Massage away the trigger points. When a dog has a back problem, nature has a method of stabilizing it. The muscles surrounding the affected area go into spams to protect it while it heals. These spasms are painful, and don't always stop when the problem is healed: They sometimes continue for weeks, months and even years. To provide release and relief, feel along the side of the dog's spine. Use little circular motions to search for small knots. Once you've located the knots, press on each spot with your finger or knuckle (depending upon the size of the dog). Anywhere from 10 seconds to two minutes of pressure should create a release, allowing the muscle to relax. Repeat daily.

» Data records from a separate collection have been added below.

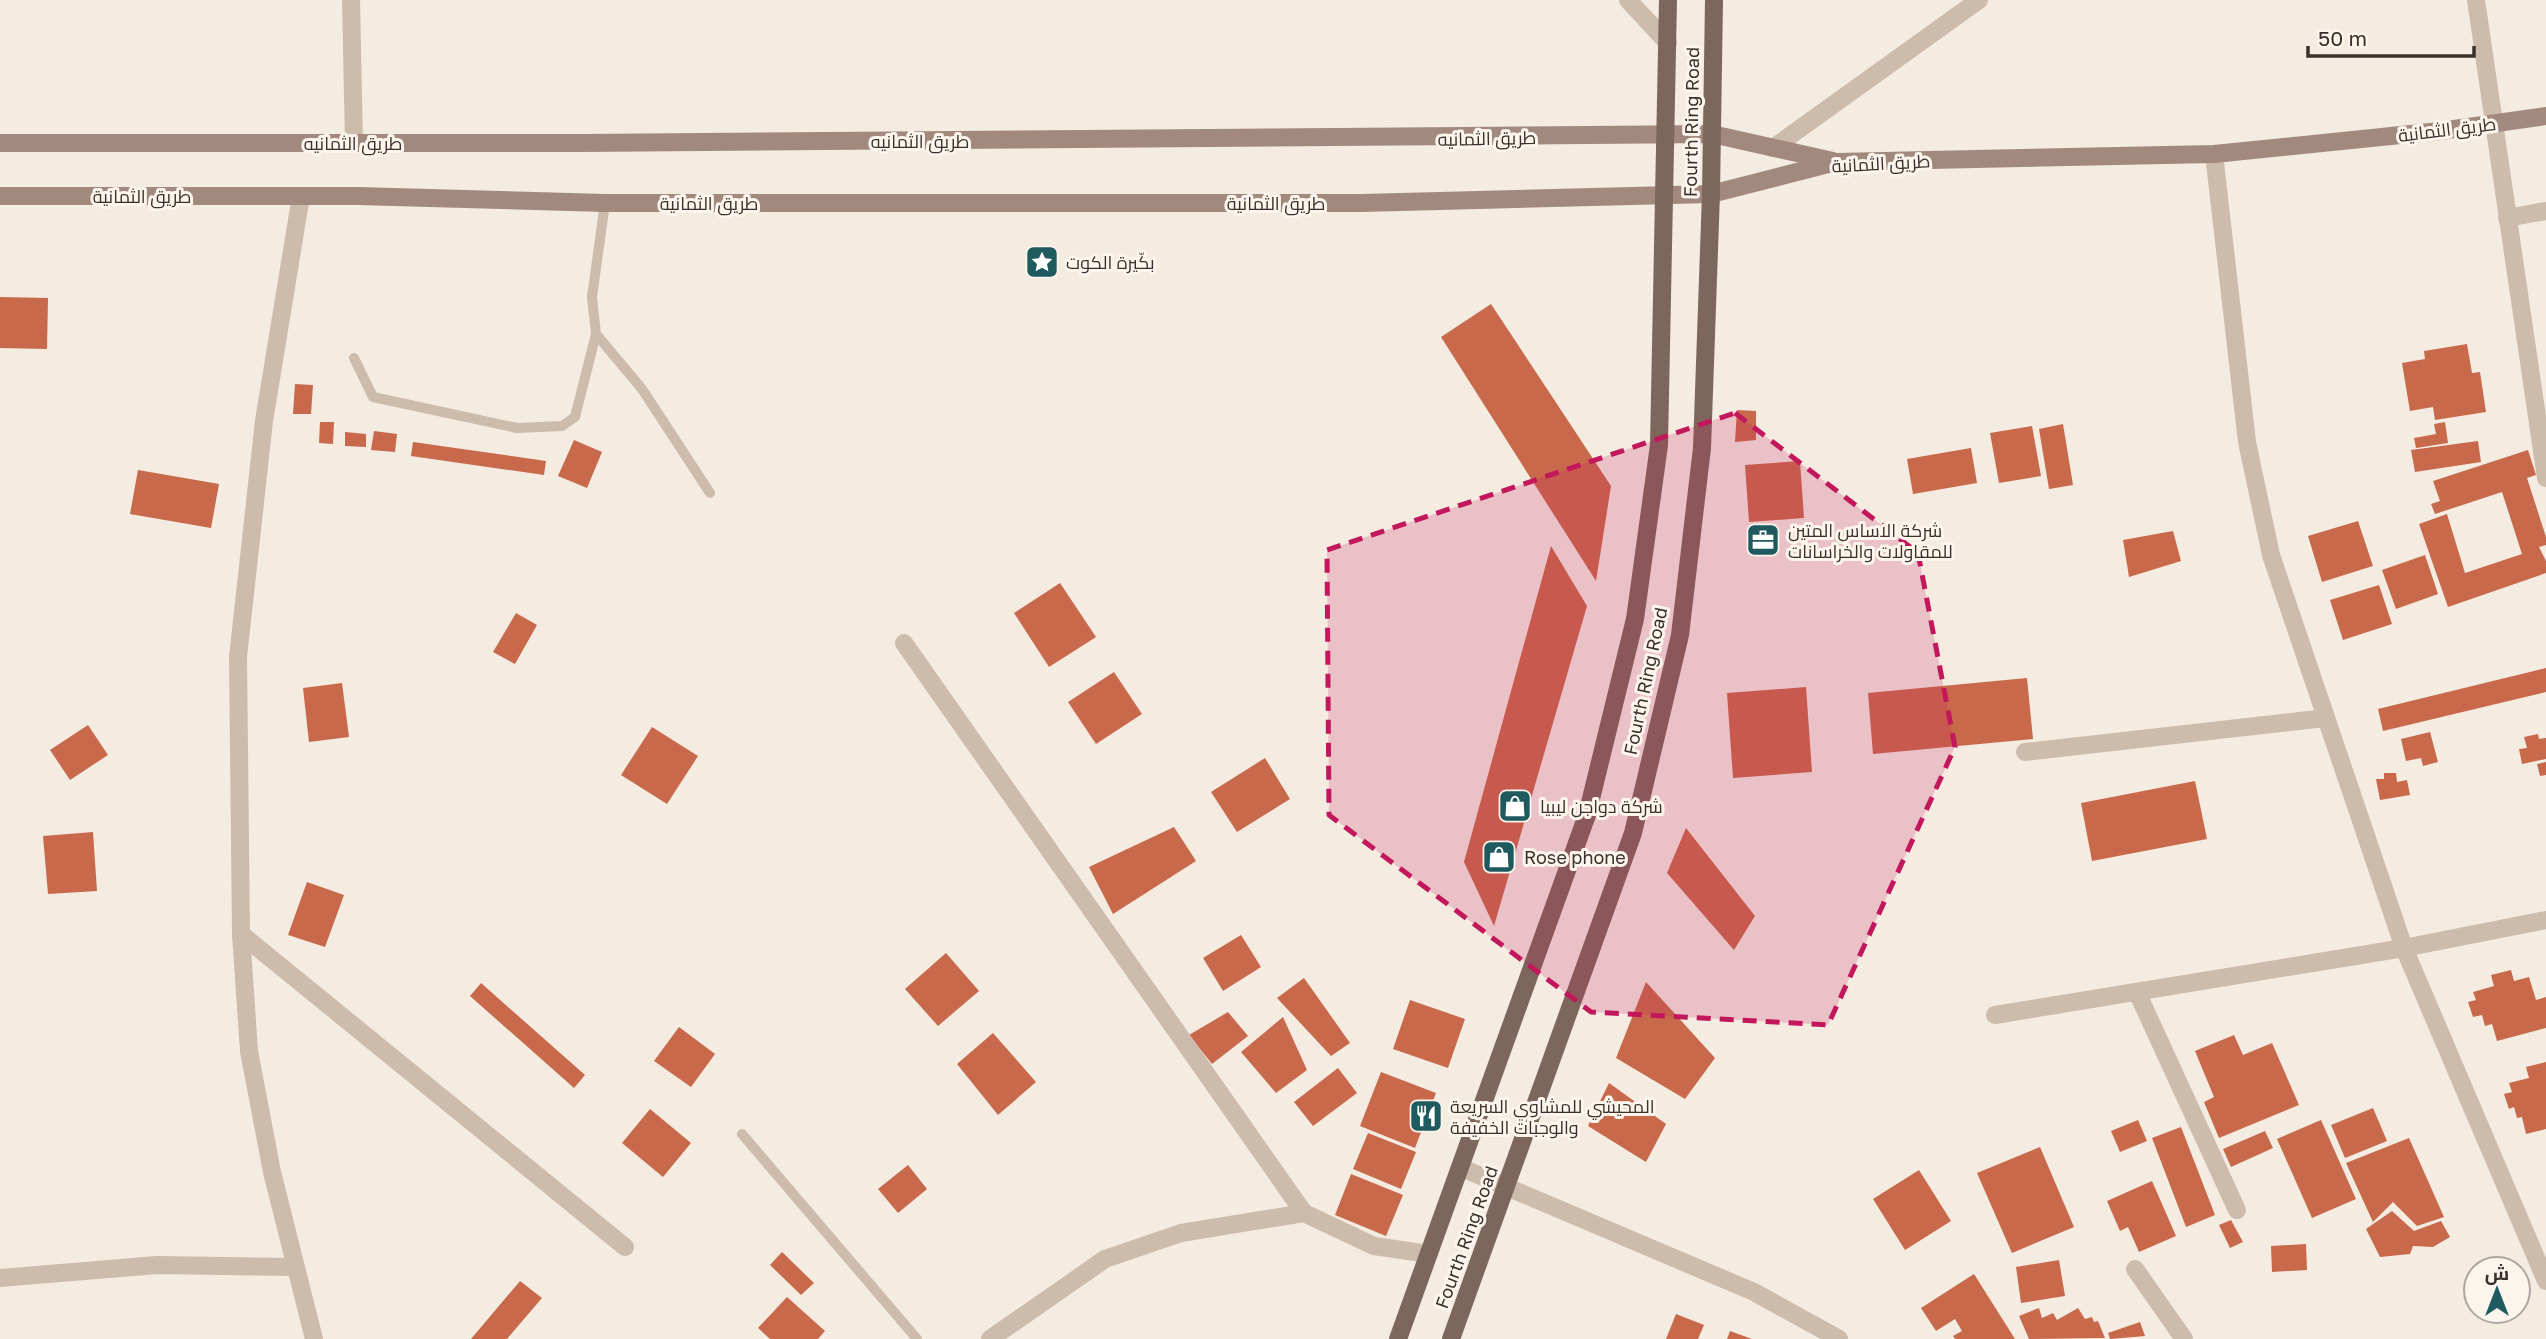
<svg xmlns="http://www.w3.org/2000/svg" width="2546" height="1339" font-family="'Golos Text',Cairo,sans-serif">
	<rect width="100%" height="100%" fill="#f4ebe1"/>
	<g fill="#c8694b">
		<polygon points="0,297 48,298 47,349 0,348"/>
		<polygon points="1491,304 1611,486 1596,581 1441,337"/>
		<polygon points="2467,344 2472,373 2480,372 2486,412 2435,420 2433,407 2410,411 2402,363 2425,359 2424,351"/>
		<polygon points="295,384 313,385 311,414 293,414"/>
		<polygon points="1737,410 1756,411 1756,440 1735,442"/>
		<polygon points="320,422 334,422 333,444 319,443"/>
		<polygon points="2445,422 2448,443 2416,448 2414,438 2436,434 2434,424"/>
		<polygon points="2063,424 2073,485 2049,489 2039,429"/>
		<polygon points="2032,426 2041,476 1999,483 1990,433"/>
		<polygon points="374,431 397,434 395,452 371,450"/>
		<polygon points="345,432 366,434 366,447 345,446"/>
		<polygon points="574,440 602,452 587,488 558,476"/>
		<polygon points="2478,441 2481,462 2415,472 2411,450"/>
		<polygon points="413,442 546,461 544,475 411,456"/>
		<polygon points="1971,448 1977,483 1913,494 1907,459"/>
		<polygon points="2528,450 2536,475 2527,478 2546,537 2546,545 2539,547 2546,561 2546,573 2448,607 2419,524 2447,514 2465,573 2522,554 2502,492 2435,514 2431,504 2440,501 2433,481"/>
		<polygon points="1800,461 1804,518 1749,522 1745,465"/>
		<polygon points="138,470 219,484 211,528 130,514"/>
		<polygon points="2358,521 2373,566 2322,582 2308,536"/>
		<polygon points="2173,531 2181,561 2129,577 2123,540"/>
		<polygon points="1551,546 1587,606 1494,926 1464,862"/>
		<polygon points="2425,555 2438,594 2396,609 2382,570"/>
		<polygon points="1060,583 1096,637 1049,667 1014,613"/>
		<polygon points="2379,585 2392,624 2343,640 2330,600"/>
		<polygon points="516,613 537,625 515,664 493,652"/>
		<polygon points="2546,668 2546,692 2383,731 2378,709"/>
		<polygon points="1114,672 1142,714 1096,744 1068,702"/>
		<polygon points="2027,678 2033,739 1873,754 1868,693"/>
		<polygon points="342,683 349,737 309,742 303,688"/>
		<polygon points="1806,687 1812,772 1733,778 1727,693"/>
		<polygon points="88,725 108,755 70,780 50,750"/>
		<polygon points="652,727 698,756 667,804 621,775"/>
		<polygon points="2430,732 2438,762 2423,766 2421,758 2406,761 2401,739"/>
		<polygon points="2538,734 2539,739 2546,738 2546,759 2522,764 2519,749 2527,748 2524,737"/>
		<polygon points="1265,758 1290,799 1237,832 1211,792"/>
		<polygon points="2546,762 2546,775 2540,776 2537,764"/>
		<polygon points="2384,773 2396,773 2397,782 2407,780 2410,795 2380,800 2376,779 2384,779"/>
		<polygon points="2195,781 2207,839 2092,861 2081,803"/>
		<polygon points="1174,827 1196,861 1113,914 1089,867"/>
		<polygon points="1686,828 1755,916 1734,950 1667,873"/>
		<polygon points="93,832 97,891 48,894 43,836"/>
		<polygon points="307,882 344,895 325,947 288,935"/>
		<polygon points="1241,935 1261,967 1223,991 1203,958"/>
		<polygon points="946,953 979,991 938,1026 905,989"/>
		<polygon points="2511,970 2514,981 2529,977 2536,1000 2546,997 2546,1028 2497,1041 2492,1024 2485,1026 2482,1015 2473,1017 2468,1002 2476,1000 2473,992 2494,986 2491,975"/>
		<polygon points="1304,978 1350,1043 1331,1056 1277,998"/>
		<polygon points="1646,982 1715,1058 1685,1099 1616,1058"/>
		<polygon points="481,983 585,1075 574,1088 470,996"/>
		<polygon points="1410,1000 1465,1019 1448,1068 1393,1049"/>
		<polygon points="1228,1012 1248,1036 1212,1064 1189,1035"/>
		<polygon points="1283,1017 1307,1070 1276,1093 1241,1052"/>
		<polygon points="679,1027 715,1054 691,1087 654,1061"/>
		<polygon points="993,1033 1036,1082 998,1115 957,1064"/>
		<polygon points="2234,1035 2243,1055 2272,1043 2299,1105 2219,1138 2204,1102 2214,1097 2195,1051"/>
		<polygon points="2546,1062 2546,1129 2526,1134 2522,1117 2517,1118 2514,1107 2509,1109 2504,1094 2512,1092 2509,1083 2529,1078 2526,1067"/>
		<polygon points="1338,1068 1357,1093 1313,1126 1294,1102"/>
		<polygon points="1381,1072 1436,1093 1415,1148 1360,1126"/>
		<polygon points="1609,1083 1666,1124 1646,1162 1588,1126"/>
		<polygon points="2373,1108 2387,1141 2345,1158 2331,1125"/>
		<polygon points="650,1109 691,1143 663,1177 622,1143"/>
		<polygon points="2138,1120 2147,1141 2120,1152 2111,1131"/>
		<polygon points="2321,1120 2356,1199 2312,1218 2277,1139"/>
		<polygon points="2181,1127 2215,1215 2186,1227 2152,1138"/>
		<polygon points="2265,1131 2273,1148 2231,1167 2223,1149"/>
		<polygon points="1368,1133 1416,1152 1401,1189 1353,1169"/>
		<polygon points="2409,1138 2444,1217 2417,1226 2393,1202 2373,1222 2346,1163"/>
		<polygon points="2040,1147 2074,1227 2012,1253 1977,1173"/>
		<polygon points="908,1165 927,1189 898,1213 878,1189"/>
		<polygon points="1919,1170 1951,1221 1905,1250 1873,1199"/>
		<polygon points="1351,1174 1403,1195 1386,1236 1335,1215"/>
		<polygon points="2152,1181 2176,1236 2139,1252 2128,1227 2120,1231 2107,1201"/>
		<polygon points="2392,1211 2414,1231 2441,1221 2450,1237 2433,1247 2413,1246 2410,1254 2380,1257 2366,1229"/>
		<polygon points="2231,1220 2243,1242 2230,1248 2219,1225"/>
		<polygon points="2306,1244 2307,1270 2272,1272 2271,1246"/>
		<polygon points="782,1252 814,1283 801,1295 770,1265"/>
		<polygon points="2059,1260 2065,1296 2021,1303 2016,1267"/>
		<polygon points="1974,1274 2015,1339 1955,1339 1953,1336 1962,1331 1955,1319 1936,1331 1921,1308"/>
		<polygon points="520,1281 542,1298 507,1339 471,1339"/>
		<polygon points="787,1297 825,1331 818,1339 770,1339 758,1328"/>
		<polygon points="2039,1308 2042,1318 2053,1313 2057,1320 2078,1308 2085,1319 2092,1317 2094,1322 2098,1321 2105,1338 2029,1339 2019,1316"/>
		<polygon points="1676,1314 1704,1325 1698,1339 1666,1339"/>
		<polygon points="2140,1322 2145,1336 2110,1339 2108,1333"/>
		<polygon points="1730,1331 1752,1339 1727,1339"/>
	</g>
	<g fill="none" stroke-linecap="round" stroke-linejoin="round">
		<g stroke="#cdbbac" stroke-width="10">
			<polyline points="605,203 592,297 596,334 642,389 710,493"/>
			<polyline points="354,358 373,397 517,428 562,426 575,417 596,334"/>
			<polyline points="742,1134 917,1339"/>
		</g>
		<g stroke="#cdbbac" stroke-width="18">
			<polyline points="351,0 354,143"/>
			<polyline points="1628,0 1668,43"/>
			<polyline points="2476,0 2546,478"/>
			<polyline points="1773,148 1979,0"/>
			<polyline points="2214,154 2247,442 2271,555 2404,948 2546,1281"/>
			<polyline points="301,196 264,421 238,657 241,934 249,1051 272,1172 314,1339"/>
			<polyline points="2507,218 2546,211"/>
			<polyline points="904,643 1304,1213"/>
			<polyline points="2025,752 2326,718"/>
			<polyline points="241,934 625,1247"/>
			<polyline points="2137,992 2237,1210"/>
			<polyline points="1995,1015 2404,948 2546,920"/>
			<polyline points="1462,1168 1754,1292 1839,1339"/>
			<polyline points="2135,1269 2184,1339"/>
			<polyline points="0,1278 157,1265 295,1267"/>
			<polyline points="990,1339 1105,1259 1181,1233 1304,1213 1374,1246 1429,1254"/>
		</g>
		<g stroke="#a18a7d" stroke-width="18">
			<polyline points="0,143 582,143 1712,134 1833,161"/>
			<polyline points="0,196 358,196 605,203 1362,203 1711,194 1836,162 2214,154 2440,131 2546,116"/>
		</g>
		<g stroke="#7d675c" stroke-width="18">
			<polyline points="1398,1339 1587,815 1635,619 1659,445 1668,0"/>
			<polyline points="1451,1339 1633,833 1680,635 1702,448 1711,194 1714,0"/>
		</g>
	</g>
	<path fill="#c2185b" fill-opacity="0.2" stroke="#c2185b" stroke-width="5" stroke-dasharray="14 9" stroke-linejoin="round" d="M1735,413L1918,553L1955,747L1828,1025L1591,1012L1329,815L1327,550Z"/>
	<defs>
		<symbol id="sight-square" viewBox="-11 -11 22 22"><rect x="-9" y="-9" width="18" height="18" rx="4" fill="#1f5a5e" stroke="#fbf5ee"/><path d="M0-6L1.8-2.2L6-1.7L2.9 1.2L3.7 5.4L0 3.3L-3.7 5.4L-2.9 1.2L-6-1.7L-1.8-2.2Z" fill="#fff"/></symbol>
		<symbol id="office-square" viewBox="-11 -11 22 22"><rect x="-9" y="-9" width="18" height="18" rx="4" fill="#1f5a5e" stroke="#fbf5ee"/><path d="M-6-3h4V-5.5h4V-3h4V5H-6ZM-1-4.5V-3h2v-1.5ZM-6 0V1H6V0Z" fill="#fff"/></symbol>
		<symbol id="shop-square" viewBox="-11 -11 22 22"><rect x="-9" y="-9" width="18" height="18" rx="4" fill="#1f5a5e" stroke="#fbf5ee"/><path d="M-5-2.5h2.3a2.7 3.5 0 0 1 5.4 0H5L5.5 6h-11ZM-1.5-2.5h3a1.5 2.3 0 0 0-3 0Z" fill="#fff"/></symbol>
		<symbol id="restaurant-square" viewBox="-11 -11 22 22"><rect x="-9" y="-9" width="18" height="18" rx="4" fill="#1f5a5e" stroke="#fbf5ee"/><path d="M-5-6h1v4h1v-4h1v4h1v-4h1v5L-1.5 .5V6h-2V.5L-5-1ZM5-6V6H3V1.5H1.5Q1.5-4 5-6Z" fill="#fff"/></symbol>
	</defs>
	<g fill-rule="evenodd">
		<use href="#sight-square" x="1023" y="243" width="38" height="38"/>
		<use href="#office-square" x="1744" y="521" width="38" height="38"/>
		<use href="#shop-square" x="1496" y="787" width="38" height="38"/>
		<use href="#shop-square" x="1480" y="838" width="38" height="38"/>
		<use href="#restaurant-square" x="1407" y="1097" width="38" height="38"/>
	</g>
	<g text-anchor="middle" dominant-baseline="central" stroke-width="6" stroke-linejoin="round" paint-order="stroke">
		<g font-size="18" fill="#3b302b" stroke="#fbf5ee">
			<text transform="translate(1691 122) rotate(-89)">Fourth Ring Road</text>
			<text transform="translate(2447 129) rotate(-7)">طريق الثمانية</text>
			<text transform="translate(1487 138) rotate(-1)">طريق الثمانيه</text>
			<text x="920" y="141">طريق الثمانيه</text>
			<text x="353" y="143">طريق الثمانيه</text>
			<text transform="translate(1881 163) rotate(-3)">طريق الثمانية</text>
			<text x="142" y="196">طريق الثمانية</text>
			<text x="709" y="203">طريق الثمانية</text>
			<text x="1276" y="203">طريق الثمانية</text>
			<text transform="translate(1645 681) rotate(-78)">Fourth Ring Road</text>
			<text transform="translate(1466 1237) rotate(-70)">Fourth Ring Road</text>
		</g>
		<g font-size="18" fill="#3b302b" stroke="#fbf5ee" text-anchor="start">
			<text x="1066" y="262">بكّيرة الكوت</text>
			<text x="1788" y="530">شركة الاساس المتين<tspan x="1788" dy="21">للمقاولات والخراسانات</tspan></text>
			<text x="1540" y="806">شركة دواجن ليبيا</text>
			<text x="1524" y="857">Rose phone</text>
			<text x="1450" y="1106">المحيشي للمشاوي السريعة<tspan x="1450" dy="21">والوجبات الخفيفة</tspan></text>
		</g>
	</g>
	<g transform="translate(2497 1290)"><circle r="33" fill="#fbf5ee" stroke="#aea6a0" stroke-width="2"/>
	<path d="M0-5L12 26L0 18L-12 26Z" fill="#1f5a5e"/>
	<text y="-10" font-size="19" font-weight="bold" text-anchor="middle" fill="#3b302b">ش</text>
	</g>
	<path d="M2308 46v10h166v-10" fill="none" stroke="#3b302b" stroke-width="3.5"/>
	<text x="2318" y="46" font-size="21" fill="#3b302b" stroke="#fbf5ee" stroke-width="5" paint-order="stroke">50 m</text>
</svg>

To relieve temporary pain and inflammation, treat it with ice. (This is usually for new injuries, not a chronic condition.) Apply a cold pack for 10 to 20 minutes. Your pet will tell you when it has had enough, so don't worry about overdoing it.
If the back problem is long-term and unaccompanied by inflammation, a hot pack or heating pad will relax muscles and relieve painful stiffness. Both heat and cold can be applied three times per day. If the problem persists longer than three days, see your vet.
Protect joints and connective tissue. Glucosamine can heal the tissue fibers between the vertebrae. Cats can have 3 to 4mg of glucosamine per pound of body weight per day. Dogs under 15 pounds can have 5mg per pound, and larger dogs can have up to 15mg per pound per day.
Watch your dog's weight. Extra pounds put extra pressure on the spine. Keep your pet's body weight at an idea level for a healthy, happy animal.
Keep the dog moving. Most vets will recommend that pets with back problems stay immobile until it heals. But holistic vets recommend short, easy walks to keep in shape the muscles that surround the back and hold it in place. A 5-minute walk three times per week is a good start.